Sayd Qutb, der Vordenker der ägyptischen Muslimbruderschaft, lobt den Islam dafür, dass er den Menschen im "Zentrum Afrikas […] die Freude an der Arbeit" lehrte. Viele der fanatischsten Lobpreiser der Arbeit waren zugleich die schlimmsten AntisemitInnen, welche die produktive Arbeit stets von "zersetzenden" Kräften bedroht sahen: Von Martin Luther über Henry Ford bis zu Adolf Hitler, der "den Sieg des Gedankens der schaffenden Arbeit, die selbst ewig antisemitisch war und antisemitisch sein wird" propagierte.
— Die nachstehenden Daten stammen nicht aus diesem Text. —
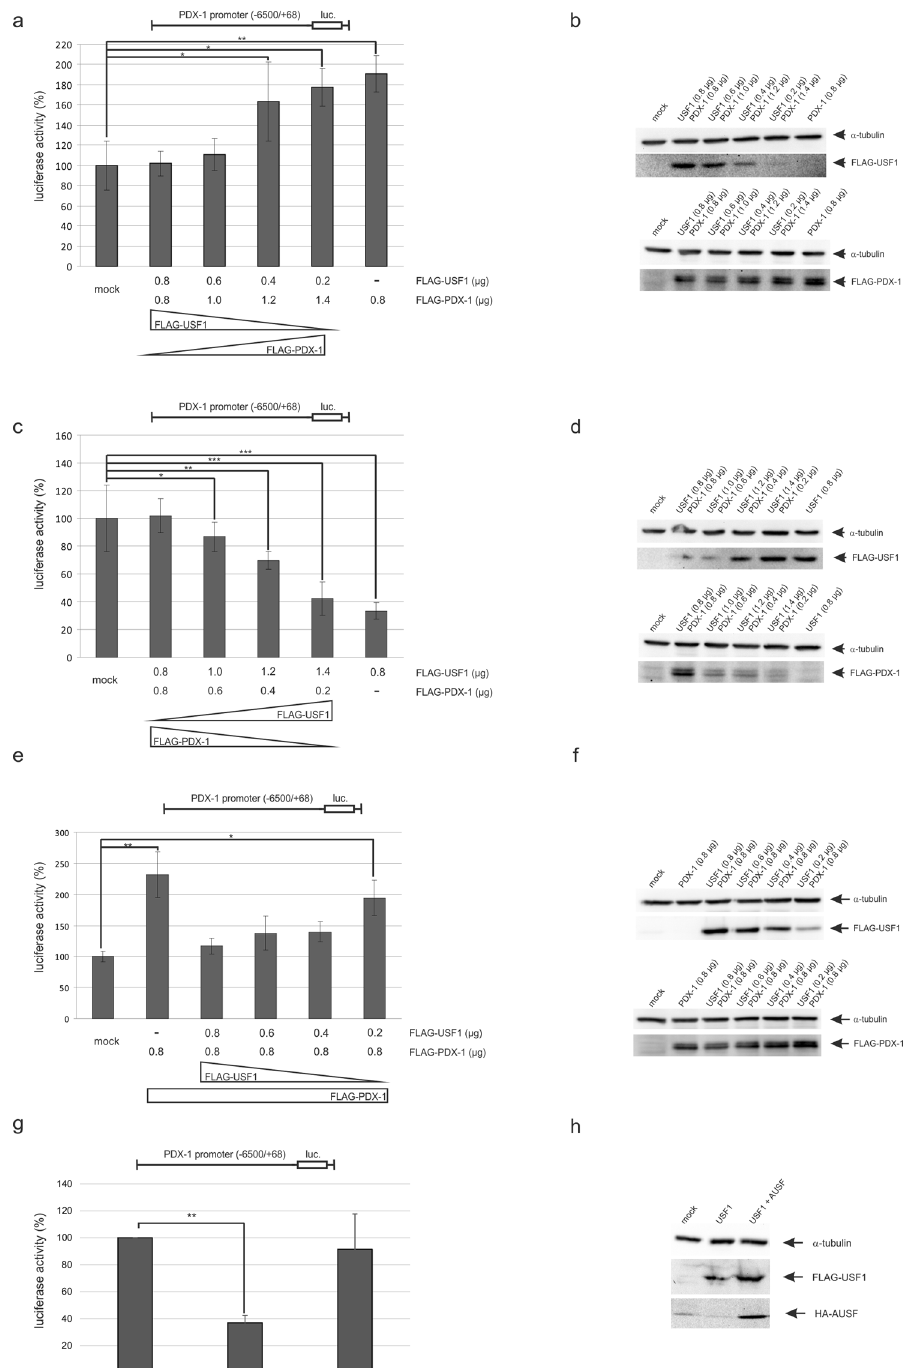
Figure 1. Reporter assays after transfection of INS-1 cells with USF1 and PDX-1 at different concentrations. ( a ) INS-1 cells were transfected with the PDX-1 promoter construct − 6500/ + 68-STF-luc and with different amounts of FLAG-USF1 (0.8 µ g–0.2 µ g) and FLAG-PDX-1 (0.8 µ g–1.4 µ g) or the empty vector (mock) as a control. ( c ) INS-1 cells were transfected with the PDX-1 promoter construct − 6500/ + 68-STF-luc and with different concentrations of USF1 (0.8 µ g–1.4 µ g) and PDX-1 (0.8 µ g–0.2 µ g) or the empty vector (mock) as a control. Luciferase activity was determined in quadruple; the activity in the mock transfected cells was set to 100%. Statistical analysis was performed by using Students t-test, * Significant difference p < 0.05, ** significant difference p < 0.01, *** significant difference p < 0.001. ( b ) and ( d ) The corresponding Western blot analysis of the FLAG-tagged USF1 and the FLAG-tagged PDX-1 is shown aside of each graph. Identification of FLAG- USF1 was performed with the rabbit polyclonal antibody sc-8983, PDX-1 was detected with the polyclonal rabbit antiserum against recombinant full-length mouse PDX-1. Due to the similar molecular weight of USF1 and PDX-1 we performed two Western blots. An α -tubulin antibody was used to demonstrate equal loading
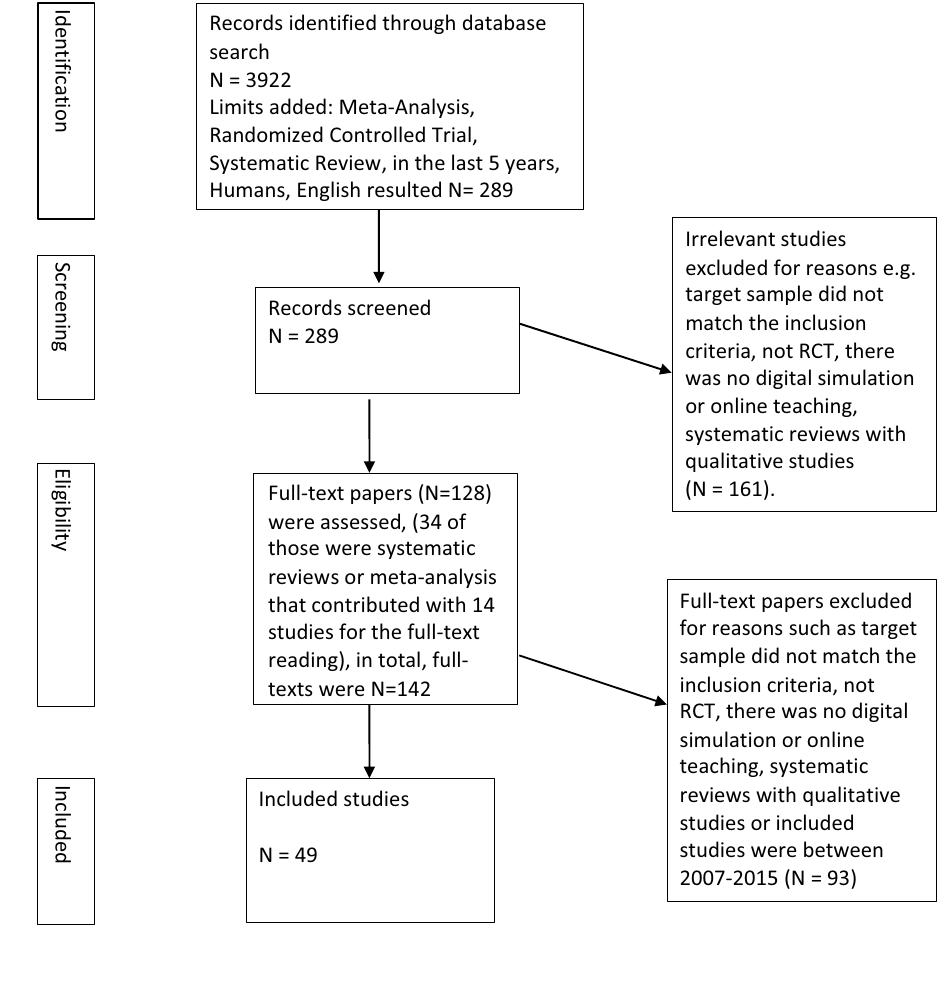
Fig. 1 PRISMA chart for the study selection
Wie ernst er das gemeint hatte, konnte man später über den Toren der Vernichtungslager nachlesen: "Arbeit macht frei".

"Arbeit adelt"

In der Bibel heißt es: "Wenn jemand nicht arbeiten will, soll er auch nicht essen." Auf den Parolenbändern der stalinistischen Arbeitslager wurde das nur geringfügig abgewandelt. Papst Ratzinger verkündete, die Arbeit trage dazu bei, "Gott und den anderen näher zu sein." Beim Nazi-Versand ihres Vertrauens können Sie "T-Hemden" mit der Aufschrift "Arbeit adelt" erwerben, dem alten Slogan des nationalsozialistischen Reichsarbeitsdienstes. Bei der NPD firmiert "Arbeit" noch vor "Familie" und "Vaterland", die Freiheitlichen ArbeitnehmerInnen forderten "Hackeln statt packeln", und linke Gruppen drohen ihren Gegnern in ihren abgehalfterten Demoparolen an, sie "in die Produktion" zu schicken.

Gestaltung des eigenen Lebens

Anzustreben wäre hingegen, den in nahezu jedem Menschen schlummernden Tatendrang, die Kreativität und das Bedürfnis nach ästhetischer Äußerung, die Lust an der Gestaltung des eigenen Lebens und den Wunsch nach größtmöglichem und ausdifferenziertem Genuss vom ökonomischen Verwertungszwang und von politischer Bevormundung zu befreien und gesellschaftliche Bedingungen zu schaffen, die einen produktiven Müßiggang überhaupt erst ermöglichen würden. Gelänge dies, würde die Menschheit wohl, wie es in Theodor W. Adornos "Minima Moralia" heißt, auch "aus Freiheit Möglichkeiten ungenützt" lassen, "anstatt unter irrem Zwang auf fremde Sterne einzustürmen".